PARIS : Emmanuel Macron présidera lundi un Conseil des ministres en visioconférence depuis Mayotte afin de présenter un projet de loi programme très attendu sur la « refondation » de l'archipel, quatre mois après le passage dévastateur du cyclone Chido, a annoncé dimanche l'Élysée.

Ce texte, qui comprend un volet important de lutte contre l'immigration clandestine depuis les Comores, y sera présenté en vue d'une adoption par le Parlement d'ici l'été, a-t-on précisé.

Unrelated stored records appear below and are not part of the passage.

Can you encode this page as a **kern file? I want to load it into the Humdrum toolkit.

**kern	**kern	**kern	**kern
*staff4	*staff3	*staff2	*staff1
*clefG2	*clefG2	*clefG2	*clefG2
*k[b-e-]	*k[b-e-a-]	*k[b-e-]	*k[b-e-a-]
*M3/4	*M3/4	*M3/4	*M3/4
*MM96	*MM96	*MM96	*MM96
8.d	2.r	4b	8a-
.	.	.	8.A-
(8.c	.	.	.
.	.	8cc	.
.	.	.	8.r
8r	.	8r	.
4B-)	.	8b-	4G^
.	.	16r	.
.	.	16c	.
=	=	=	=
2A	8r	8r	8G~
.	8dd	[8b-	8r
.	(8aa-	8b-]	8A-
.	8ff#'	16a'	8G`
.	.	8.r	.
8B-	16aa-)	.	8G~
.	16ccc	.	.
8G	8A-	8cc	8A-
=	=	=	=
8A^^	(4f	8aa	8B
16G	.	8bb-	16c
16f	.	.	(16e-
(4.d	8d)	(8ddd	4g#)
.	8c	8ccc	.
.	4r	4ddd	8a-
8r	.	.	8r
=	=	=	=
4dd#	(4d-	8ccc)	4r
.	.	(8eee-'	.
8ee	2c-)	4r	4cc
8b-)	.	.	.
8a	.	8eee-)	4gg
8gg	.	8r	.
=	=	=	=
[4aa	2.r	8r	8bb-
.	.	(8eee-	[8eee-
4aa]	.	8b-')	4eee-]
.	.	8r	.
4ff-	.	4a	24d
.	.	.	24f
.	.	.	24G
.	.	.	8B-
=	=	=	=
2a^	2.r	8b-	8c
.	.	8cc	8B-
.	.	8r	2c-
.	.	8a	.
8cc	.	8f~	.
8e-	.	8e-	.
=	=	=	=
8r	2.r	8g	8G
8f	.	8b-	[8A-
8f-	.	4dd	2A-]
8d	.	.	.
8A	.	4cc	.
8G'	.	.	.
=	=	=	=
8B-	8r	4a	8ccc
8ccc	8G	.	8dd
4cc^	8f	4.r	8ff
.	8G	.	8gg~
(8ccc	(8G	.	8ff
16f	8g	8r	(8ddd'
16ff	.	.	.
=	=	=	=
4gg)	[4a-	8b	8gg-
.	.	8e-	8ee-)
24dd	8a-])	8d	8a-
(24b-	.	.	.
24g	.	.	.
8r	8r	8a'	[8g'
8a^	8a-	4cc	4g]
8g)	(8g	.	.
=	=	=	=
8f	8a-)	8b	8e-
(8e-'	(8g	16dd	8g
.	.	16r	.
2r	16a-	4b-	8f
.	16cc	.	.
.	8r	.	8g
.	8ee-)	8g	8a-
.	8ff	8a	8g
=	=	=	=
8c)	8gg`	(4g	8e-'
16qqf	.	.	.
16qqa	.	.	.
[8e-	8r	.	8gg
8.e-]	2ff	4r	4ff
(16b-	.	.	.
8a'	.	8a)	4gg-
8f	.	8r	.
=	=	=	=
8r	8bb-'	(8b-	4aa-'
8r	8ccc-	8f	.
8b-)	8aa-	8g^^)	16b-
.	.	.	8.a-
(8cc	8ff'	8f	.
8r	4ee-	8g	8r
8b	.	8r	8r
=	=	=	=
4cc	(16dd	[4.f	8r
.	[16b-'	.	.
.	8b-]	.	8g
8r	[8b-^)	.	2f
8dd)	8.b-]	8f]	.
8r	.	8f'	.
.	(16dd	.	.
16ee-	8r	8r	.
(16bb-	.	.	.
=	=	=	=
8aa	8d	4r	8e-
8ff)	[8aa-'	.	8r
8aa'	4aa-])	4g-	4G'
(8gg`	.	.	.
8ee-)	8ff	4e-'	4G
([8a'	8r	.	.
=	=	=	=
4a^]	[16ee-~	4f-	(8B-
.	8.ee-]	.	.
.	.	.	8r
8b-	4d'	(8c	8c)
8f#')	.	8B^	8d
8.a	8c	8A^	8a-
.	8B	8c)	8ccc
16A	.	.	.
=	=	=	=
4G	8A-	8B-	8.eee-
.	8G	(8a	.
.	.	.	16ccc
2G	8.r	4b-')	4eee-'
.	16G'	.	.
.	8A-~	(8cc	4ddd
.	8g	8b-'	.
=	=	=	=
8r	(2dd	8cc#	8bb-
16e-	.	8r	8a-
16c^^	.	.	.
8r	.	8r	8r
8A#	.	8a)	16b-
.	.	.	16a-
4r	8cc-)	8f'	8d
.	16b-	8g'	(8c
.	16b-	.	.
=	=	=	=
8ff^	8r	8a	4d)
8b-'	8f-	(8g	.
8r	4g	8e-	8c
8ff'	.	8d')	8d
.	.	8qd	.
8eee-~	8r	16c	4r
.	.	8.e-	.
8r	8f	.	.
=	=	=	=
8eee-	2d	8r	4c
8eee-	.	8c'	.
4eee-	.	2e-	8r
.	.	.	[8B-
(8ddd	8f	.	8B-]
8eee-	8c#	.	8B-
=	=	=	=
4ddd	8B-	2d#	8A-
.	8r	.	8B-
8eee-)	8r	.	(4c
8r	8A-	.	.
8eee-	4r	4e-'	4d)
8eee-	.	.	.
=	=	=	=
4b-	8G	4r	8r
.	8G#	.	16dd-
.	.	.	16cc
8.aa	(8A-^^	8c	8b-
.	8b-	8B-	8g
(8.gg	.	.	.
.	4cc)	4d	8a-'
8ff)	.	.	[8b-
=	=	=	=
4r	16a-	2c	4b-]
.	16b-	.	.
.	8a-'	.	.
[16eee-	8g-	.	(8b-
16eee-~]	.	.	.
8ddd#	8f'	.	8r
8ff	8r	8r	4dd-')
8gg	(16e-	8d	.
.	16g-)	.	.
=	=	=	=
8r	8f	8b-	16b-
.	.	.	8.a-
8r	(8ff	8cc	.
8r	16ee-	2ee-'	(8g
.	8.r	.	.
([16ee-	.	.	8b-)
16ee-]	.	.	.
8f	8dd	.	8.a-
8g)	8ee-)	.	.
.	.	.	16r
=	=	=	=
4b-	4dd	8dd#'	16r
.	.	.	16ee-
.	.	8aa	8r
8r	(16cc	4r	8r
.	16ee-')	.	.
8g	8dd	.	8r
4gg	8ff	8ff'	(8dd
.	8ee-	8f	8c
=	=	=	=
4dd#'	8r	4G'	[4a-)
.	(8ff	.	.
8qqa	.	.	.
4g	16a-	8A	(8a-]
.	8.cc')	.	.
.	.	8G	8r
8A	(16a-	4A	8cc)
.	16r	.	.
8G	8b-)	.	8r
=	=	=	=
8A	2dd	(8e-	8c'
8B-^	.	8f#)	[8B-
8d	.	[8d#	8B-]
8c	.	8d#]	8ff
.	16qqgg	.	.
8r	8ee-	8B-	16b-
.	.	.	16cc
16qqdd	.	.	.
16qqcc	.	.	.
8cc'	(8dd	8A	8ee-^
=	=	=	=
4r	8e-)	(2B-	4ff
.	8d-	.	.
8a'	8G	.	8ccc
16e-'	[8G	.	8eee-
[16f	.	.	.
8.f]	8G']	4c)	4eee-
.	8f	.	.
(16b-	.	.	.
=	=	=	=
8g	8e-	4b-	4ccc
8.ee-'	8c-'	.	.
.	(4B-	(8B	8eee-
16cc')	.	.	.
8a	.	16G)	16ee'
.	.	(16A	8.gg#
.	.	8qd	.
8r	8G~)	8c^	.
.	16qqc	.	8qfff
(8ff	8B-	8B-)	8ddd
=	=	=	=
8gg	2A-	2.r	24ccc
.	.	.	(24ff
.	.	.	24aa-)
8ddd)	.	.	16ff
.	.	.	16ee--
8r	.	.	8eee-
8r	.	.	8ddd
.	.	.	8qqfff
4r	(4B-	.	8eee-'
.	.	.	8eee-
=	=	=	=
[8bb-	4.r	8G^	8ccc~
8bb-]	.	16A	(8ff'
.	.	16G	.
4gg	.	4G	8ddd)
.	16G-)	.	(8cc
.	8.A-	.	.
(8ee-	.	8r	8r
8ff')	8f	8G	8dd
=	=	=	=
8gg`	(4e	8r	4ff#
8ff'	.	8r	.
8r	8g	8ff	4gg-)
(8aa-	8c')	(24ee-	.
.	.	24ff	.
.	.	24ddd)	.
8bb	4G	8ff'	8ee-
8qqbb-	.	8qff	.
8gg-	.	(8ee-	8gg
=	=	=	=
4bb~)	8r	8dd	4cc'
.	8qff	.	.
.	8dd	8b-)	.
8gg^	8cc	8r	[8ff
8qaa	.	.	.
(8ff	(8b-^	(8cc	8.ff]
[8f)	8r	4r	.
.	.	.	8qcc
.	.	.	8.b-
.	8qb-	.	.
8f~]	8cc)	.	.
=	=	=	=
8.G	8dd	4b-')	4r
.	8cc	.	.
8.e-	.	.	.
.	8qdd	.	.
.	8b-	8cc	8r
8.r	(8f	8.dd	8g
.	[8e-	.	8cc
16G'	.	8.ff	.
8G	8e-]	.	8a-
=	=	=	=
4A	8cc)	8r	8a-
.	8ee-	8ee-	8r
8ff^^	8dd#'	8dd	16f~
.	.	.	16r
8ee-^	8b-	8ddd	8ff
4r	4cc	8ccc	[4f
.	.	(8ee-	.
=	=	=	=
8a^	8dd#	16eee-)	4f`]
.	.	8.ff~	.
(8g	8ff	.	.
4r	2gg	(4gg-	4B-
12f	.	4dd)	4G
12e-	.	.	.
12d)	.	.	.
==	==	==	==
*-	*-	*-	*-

Une loi d'urgence, destinée à faciliter la reconstruction de Mayotte via des assouplissements des règles d'urbanisme et de commande publique, a déjà été adoptée en février.

La loi de refondation, beaucoup plus large, comprend des « mesures plus structurelles permettant le développement économique et social du territoire sur de nouvelles bases », selon le ministre des Outre-mer Manuel Valls.

Mayotte, le département le plus pauvre de France, est confronté à plusieurs défis majeurs : une forte pression migratoire, un habitat précaire avec de nombreux toits de tôle et bidonvilles, ainsi que des difficultés économiques et sociales.

Ce texte, attendu depuis plusieurs années par les élus mahorais, prévoit notamment un durcissement des conditions d'obtention du titre de séjour dans l'archipel, une aide au retour volontaire et la facilitation des évacuations d'habitats insalubres et illégaux.